14 April 2008
by Simon Quicke
When the question was asked about the likely themes at the Information Security event in London, a number of angles emerged, but none so predominant as the clear consensus around protecting sensitive data.
A combination of government data leaks and a greater awareness of the dangers of social networking websites have created an atmosphere where individuals and businesses are looking for help to secure their data.
The penny seems to have finally dropped that those hacking into data and stealing laptops are doing so with criminal intent. Few people can fail to have noticed in the blizzard of publicity that this is about crime, money and – in extreme cases – sexual peversion. One thing it is clearly no longer about is teenage hackers showing off.
The other challenge for the security channel is that not only are threats continually emerging but the rules of the game have changed since Web 2.0.
"Web 2.0 threats to date have been largely untouched by most ‘traditional’ security solutions. Reputation-based security may well take centre stage," said Mike Smart, EMEA product manager at Secure Computing.
Data leakage, identity management and access controls being the hot potatoes, the channel needs an insight into the solutions they can be pitching to customers.
"A lot has been made of the importance of encryption tools, but to keep their confidential information safe, organisations need to adopt a layered approach to security," said Stephen Millard, vice-president of strategy at Clearswift.
David Vella, director of product management at Gfi, said there would inevitably be concerns around emerging threats.
"The growing need to safeguard the individual’s identity and personal information will be a pressing issue for many. How best to address the threat posed by new technologies such as VoIP, the increase in the number of mobile users as well as ‘traditional’ threats such as spam and phishing will be key topics," he said.
One of the biggest challenges most companies are facing is balancing the demands of staff for more remote access and flexible working with the need to keep the network secure.
Anton Grashion, security strategist at Juniper Networks, said there were numerous platforms staff could use and plenty for customers to think about.
"The diversity of end-point devices and touch-down points can lead to security policy confusion," he added. "For the enterprise, a co-ordinated approach to end-point, remote-access and network access control from a variety of devices and operating systems is essential."
Resellers should get closer to the customer. Paul Davie, founder of Secerno, poined out that prevention rather than cure is going to be a sensible sales pitch.
"This year’s Infosec will at last unveil a revised emphasis on prevention rather than simple detection.
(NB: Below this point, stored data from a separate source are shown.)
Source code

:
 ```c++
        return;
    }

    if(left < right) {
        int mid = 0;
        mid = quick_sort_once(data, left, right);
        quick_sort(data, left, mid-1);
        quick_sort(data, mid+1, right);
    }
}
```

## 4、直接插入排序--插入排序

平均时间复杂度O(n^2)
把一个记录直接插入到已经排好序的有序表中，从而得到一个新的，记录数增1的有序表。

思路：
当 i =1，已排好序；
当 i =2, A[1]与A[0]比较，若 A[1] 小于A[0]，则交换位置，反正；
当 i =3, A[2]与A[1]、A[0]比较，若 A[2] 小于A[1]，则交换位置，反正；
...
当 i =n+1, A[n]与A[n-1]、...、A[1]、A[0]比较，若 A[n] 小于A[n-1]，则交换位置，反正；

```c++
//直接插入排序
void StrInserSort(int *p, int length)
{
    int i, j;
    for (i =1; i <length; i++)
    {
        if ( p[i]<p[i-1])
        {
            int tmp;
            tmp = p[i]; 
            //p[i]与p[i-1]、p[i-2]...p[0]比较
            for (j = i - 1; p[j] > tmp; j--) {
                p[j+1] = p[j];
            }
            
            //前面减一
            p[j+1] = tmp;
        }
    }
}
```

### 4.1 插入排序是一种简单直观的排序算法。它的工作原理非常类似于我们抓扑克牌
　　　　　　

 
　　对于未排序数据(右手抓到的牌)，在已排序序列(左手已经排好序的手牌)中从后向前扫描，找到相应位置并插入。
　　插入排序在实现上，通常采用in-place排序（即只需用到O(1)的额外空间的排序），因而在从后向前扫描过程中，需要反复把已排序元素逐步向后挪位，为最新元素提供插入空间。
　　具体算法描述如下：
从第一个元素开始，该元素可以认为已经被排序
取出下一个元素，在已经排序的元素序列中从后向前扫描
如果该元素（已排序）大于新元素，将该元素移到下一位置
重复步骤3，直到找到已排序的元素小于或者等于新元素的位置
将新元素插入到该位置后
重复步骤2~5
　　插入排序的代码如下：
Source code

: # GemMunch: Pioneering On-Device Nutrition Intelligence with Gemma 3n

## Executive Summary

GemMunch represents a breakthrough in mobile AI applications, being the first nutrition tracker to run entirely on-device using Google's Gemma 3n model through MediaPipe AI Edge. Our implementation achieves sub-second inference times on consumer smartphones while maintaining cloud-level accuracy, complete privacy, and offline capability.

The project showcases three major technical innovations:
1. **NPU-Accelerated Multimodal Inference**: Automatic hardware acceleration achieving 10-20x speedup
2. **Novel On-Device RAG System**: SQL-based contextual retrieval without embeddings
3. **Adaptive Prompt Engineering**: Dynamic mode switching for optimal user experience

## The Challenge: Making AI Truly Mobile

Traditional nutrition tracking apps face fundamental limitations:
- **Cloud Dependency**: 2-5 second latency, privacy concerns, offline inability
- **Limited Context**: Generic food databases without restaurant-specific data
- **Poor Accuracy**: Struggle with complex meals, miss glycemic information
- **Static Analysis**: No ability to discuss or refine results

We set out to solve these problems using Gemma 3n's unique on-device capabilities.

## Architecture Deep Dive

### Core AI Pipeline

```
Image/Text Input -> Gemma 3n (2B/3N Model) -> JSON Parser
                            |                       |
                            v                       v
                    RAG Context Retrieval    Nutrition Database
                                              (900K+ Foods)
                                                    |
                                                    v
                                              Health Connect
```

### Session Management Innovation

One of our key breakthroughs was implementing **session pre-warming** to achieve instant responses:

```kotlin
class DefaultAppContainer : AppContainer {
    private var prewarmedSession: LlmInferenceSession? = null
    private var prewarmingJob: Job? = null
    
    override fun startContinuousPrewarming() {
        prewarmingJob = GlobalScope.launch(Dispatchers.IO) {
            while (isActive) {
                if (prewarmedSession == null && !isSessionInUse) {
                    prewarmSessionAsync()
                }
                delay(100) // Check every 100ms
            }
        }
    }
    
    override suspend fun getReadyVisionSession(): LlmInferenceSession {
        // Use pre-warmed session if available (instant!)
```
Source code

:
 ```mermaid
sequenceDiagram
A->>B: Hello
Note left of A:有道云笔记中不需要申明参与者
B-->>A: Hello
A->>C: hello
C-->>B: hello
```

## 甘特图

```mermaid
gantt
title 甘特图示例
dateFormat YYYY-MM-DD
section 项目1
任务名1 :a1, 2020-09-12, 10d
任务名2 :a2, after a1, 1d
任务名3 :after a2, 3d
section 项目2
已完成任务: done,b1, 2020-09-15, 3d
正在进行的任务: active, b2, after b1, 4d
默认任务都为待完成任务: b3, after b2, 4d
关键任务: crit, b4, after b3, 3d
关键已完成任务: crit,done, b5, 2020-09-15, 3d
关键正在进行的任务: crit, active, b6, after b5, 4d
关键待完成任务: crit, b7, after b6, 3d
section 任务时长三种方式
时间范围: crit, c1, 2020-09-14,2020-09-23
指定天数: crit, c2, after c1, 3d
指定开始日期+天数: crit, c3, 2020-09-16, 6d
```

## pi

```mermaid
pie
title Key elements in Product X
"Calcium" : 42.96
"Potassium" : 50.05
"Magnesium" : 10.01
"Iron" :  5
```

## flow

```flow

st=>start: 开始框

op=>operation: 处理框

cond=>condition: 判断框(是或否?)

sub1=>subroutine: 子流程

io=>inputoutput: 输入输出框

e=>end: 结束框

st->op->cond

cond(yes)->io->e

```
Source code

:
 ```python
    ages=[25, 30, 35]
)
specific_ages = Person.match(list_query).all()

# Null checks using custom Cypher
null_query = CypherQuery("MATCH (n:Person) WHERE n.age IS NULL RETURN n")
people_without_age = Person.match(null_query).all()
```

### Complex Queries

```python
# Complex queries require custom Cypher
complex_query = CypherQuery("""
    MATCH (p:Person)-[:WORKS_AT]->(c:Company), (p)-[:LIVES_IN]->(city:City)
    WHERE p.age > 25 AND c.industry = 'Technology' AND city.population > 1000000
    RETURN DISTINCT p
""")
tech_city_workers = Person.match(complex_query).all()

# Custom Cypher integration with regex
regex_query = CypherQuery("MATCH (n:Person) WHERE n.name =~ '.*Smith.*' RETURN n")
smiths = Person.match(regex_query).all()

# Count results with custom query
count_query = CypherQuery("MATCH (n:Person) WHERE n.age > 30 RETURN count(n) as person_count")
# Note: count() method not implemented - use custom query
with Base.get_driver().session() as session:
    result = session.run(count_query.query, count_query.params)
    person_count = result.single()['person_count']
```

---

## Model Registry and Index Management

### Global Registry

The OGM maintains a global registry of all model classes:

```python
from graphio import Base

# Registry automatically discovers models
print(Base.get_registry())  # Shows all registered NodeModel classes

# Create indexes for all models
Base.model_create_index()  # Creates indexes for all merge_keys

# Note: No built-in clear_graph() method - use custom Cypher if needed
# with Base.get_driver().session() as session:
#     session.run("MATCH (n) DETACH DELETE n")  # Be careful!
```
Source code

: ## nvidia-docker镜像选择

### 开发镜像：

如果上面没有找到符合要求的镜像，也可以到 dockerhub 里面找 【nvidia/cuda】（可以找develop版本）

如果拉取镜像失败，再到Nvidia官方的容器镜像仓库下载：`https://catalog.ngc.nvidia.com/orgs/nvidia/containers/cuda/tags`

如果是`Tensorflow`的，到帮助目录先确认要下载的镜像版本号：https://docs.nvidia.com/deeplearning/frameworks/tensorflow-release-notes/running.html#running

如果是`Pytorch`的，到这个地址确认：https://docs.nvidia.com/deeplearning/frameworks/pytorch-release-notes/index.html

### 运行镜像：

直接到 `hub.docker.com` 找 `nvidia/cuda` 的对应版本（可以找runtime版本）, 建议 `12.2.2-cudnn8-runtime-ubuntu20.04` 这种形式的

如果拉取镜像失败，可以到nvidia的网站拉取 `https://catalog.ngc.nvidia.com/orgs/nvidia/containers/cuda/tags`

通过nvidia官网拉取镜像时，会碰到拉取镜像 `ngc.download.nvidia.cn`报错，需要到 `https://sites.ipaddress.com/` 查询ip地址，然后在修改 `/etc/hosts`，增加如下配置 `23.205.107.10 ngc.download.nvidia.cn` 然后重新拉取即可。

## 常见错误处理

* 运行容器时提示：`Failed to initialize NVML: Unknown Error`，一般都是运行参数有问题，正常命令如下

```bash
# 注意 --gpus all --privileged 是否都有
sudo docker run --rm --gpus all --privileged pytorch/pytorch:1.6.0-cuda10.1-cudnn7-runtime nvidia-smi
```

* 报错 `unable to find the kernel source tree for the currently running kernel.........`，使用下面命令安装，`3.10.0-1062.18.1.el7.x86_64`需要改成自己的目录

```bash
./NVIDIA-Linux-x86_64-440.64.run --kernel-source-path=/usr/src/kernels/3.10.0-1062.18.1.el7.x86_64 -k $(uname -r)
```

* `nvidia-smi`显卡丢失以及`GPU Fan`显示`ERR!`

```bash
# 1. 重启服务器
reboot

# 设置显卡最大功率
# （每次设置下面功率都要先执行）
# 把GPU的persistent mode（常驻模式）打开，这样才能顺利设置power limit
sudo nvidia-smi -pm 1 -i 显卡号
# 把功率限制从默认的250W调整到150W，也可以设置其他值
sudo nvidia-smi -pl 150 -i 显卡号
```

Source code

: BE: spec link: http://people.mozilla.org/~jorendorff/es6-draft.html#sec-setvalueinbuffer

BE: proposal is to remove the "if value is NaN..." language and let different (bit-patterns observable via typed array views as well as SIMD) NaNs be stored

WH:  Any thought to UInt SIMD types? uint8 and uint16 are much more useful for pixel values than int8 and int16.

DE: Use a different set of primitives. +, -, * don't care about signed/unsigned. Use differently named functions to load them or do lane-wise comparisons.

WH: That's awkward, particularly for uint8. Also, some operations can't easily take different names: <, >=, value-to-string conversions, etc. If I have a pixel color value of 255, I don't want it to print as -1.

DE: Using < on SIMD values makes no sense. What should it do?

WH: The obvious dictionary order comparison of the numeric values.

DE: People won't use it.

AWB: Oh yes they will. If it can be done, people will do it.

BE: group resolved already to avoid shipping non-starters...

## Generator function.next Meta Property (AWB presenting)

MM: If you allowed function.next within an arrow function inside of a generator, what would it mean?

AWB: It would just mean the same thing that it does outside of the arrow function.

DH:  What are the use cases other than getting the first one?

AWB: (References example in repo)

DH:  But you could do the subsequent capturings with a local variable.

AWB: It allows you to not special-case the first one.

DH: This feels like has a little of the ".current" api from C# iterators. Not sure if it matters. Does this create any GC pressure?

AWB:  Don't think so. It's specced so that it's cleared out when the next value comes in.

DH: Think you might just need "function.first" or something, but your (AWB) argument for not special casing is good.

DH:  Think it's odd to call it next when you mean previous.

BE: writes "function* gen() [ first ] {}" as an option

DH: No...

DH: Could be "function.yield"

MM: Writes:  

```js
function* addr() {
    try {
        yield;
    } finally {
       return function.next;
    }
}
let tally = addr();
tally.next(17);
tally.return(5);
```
This year’s obsession with monitoring and auditing clearly hasn’t helped even the Government keep its own house in order," he said.
Resellers that make the effort to familiarise themselves with the latest developments will be best placed to gain the consultancy and services business.
"UK firms are faced with some unique data security challenges including data privacy, subject access requests and the Freedom of Information Act, plus a constant stream of regulations coming from the EU," summarised Brian Bennett, managing director of Mimosa Systems UK.
In addition to protection, there will be a green tinge to the market with customers looking for resellers pitching environmentally sound packages.
"Secure virtualisation for green IT will undoubtedly be a major talking point," said Smart at Secure Computing.
Fear central
In the run-up to the InfoSec show, some surveys have come out to highlight current areas of concern towards data security.
-Sixty-eight per cent of employees admitted to bypassing their employers’ information-security controls to do their jobs, according to research from IT Governance Limited.
-According to research from Neverfail, more than 50 per cent of companies surveyed reported they are consolidating all their email servers into a single data centre in one geographic location. However, less than one per cent said they were protecting these systems with redundant servers in case of disaster.
-AIIM, the Enterprise Content Management (ECM) Association, has announced the results of its annual user survey, reporting that 63 per cent of respondents had little or no confidence that emails related to commitments and obligations made by themselves and their staff were recorded, complete and recoverable.